_Direction A_. Rewrite everything in the voxel text from "We could print" down to "on the print.", replacing "wave effect" with "ripple effect".

_Text_.
►

By combining all of the above its possible to render voxels into a Tiltbrush painting, as can be seen in the figure below (left) [_lit hull brush_]. By playing with the color and translation, its possible to build a giant wall of voxels ୧⍢⃝୨, as can be seen on the figure below (right).

f5
Fig 5. Series of voxels

We can massage this structure inside TiltBrush and use it as a base for other art. We will revisit this in the future, but the idea is to create primitive brushes that can be used for other paintings!

f6
Fig 6. Modified reboot

Surface Deformations

We could print out picture in VR as a flat image, but I wanted to make it a little more interesting. If we pass the position through a _sine_ function we can make it have a nice wave effect on the print.

f7
Fig 7. Sine deformation

I hope this gives a taste of what can be done with positions and rotations in the future! Now we have the tools we need to print a picture so lets march forward!!

◄

_Direction B_. Copy each line of the entries that contains the string "kern".

_Input material_.
►

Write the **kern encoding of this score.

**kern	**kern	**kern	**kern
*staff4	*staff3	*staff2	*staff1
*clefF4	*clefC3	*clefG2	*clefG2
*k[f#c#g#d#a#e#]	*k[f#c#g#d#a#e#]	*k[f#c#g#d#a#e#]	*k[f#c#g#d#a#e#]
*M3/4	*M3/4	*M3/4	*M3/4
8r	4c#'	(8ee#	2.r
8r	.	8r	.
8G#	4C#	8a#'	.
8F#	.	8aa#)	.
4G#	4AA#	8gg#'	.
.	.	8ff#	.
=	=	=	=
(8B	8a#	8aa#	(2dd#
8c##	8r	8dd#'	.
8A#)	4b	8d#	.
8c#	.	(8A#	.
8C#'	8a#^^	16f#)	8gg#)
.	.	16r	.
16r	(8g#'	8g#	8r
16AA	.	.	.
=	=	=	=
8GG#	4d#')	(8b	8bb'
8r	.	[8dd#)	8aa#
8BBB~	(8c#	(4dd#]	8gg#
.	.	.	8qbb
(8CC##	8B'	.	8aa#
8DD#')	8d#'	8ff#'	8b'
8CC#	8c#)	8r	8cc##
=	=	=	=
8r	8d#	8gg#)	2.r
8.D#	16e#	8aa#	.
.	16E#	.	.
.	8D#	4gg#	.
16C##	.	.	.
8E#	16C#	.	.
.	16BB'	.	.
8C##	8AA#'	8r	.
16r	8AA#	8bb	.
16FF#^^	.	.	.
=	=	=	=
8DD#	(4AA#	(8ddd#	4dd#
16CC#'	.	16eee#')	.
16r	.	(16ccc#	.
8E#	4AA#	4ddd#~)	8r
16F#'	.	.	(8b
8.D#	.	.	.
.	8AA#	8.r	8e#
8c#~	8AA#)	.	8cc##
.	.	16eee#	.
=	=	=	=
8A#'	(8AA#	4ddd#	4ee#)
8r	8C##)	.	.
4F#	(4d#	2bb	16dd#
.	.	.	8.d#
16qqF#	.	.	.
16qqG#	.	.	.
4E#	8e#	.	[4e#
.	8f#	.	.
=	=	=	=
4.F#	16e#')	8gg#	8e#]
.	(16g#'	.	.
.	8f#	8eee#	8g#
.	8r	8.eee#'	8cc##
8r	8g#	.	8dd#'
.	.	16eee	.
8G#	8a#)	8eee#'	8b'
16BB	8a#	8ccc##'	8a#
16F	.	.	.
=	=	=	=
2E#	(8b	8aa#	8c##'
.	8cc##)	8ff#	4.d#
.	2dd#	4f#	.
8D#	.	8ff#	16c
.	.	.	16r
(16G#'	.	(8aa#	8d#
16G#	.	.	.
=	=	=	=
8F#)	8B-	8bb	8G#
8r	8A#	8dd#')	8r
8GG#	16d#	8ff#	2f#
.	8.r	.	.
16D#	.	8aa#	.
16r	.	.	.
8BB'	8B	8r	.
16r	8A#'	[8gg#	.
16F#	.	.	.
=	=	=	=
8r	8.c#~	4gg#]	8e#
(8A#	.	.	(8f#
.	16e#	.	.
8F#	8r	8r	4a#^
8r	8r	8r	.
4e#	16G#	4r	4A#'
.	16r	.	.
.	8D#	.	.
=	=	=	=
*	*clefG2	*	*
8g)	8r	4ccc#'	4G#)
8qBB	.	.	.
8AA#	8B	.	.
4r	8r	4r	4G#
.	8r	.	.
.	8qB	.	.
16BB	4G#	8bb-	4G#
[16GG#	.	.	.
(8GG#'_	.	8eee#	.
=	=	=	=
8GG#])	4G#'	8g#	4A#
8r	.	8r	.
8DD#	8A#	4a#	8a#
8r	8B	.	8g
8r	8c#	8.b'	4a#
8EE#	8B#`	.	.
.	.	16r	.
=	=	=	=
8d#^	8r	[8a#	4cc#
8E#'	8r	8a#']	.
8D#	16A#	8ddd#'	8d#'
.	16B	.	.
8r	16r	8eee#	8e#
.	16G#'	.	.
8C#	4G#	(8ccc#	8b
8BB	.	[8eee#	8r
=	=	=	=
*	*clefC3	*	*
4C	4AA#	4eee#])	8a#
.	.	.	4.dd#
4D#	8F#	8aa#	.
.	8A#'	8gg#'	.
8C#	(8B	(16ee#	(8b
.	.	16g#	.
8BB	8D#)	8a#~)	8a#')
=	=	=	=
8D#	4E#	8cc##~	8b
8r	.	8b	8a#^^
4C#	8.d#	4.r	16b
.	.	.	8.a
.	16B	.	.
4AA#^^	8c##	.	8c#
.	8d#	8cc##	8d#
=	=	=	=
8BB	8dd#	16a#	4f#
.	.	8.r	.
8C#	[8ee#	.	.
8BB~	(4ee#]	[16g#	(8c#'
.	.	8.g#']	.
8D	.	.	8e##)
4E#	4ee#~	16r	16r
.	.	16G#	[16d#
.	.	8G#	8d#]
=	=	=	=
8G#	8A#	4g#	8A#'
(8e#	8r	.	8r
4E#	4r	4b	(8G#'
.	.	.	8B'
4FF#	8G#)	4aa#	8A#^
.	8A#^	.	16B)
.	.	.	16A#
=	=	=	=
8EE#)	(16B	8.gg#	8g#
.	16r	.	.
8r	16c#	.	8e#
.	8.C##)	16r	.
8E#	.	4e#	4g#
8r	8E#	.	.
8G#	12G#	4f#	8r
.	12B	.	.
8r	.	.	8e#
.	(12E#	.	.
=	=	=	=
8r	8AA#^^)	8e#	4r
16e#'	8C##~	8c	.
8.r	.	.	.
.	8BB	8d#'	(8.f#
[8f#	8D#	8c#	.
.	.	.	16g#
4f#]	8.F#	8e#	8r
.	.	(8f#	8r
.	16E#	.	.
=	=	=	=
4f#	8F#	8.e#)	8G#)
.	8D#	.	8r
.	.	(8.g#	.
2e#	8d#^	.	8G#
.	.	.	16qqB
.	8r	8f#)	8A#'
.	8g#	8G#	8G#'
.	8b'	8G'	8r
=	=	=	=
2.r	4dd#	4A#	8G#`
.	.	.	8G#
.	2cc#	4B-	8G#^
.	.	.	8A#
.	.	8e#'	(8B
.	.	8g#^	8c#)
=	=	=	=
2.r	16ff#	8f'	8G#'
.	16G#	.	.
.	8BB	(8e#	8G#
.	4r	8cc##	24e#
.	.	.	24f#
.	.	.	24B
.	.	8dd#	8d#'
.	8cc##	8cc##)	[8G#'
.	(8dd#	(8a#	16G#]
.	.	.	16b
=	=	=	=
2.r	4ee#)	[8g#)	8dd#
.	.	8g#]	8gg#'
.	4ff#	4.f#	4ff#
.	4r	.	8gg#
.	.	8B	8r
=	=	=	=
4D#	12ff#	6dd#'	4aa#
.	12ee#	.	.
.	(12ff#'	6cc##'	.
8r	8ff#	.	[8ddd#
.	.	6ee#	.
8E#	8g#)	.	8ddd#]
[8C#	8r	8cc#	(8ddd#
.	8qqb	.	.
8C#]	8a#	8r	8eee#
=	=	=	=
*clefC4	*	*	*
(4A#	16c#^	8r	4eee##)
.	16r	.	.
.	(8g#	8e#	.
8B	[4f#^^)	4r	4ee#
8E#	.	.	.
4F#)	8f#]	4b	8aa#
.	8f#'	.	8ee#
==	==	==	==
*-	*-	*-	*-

◄

_Complete response A_.
We could print out picture in VR as a flat image, but I wanted to make it a little more interesting. If we pass the position through a _sine_ function we can make it have a nice ripple effect on the print.

_Complete response B_.
Write the **kern encoding of this score.
**kern	**kern	**kern	**kern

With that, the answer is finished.